**Goal of the exercise**:
Transcribe, exactly as they appear, only the lines from the one holding "глаз и серьги-кольца, которые" through the end of the entries below.

━━━━━━━━━━━━━━━━━━━━

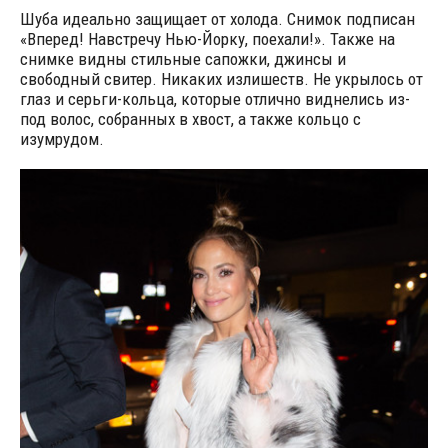
Шуба идеально защищает от холода. Снимок подписан
«Вперед! Навстречу Нью-Йорку, поехали!». Также на
снимке видны стильные сапожки, джинсы и
свободный свитер. Никаких излишеств. Не укрылось от
глаз и серьги-кольца, которые отлично виднелись из-
под волос, собранных в хвост, а также кольцо с
изумрудом.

━━━━━━━━━━━━━━━━━━━━

**Reply**:
глаз и серьги-кольца, которые отлично виднелись из-
под волос, собранных в хвост, а также кольцо с
изумрудом.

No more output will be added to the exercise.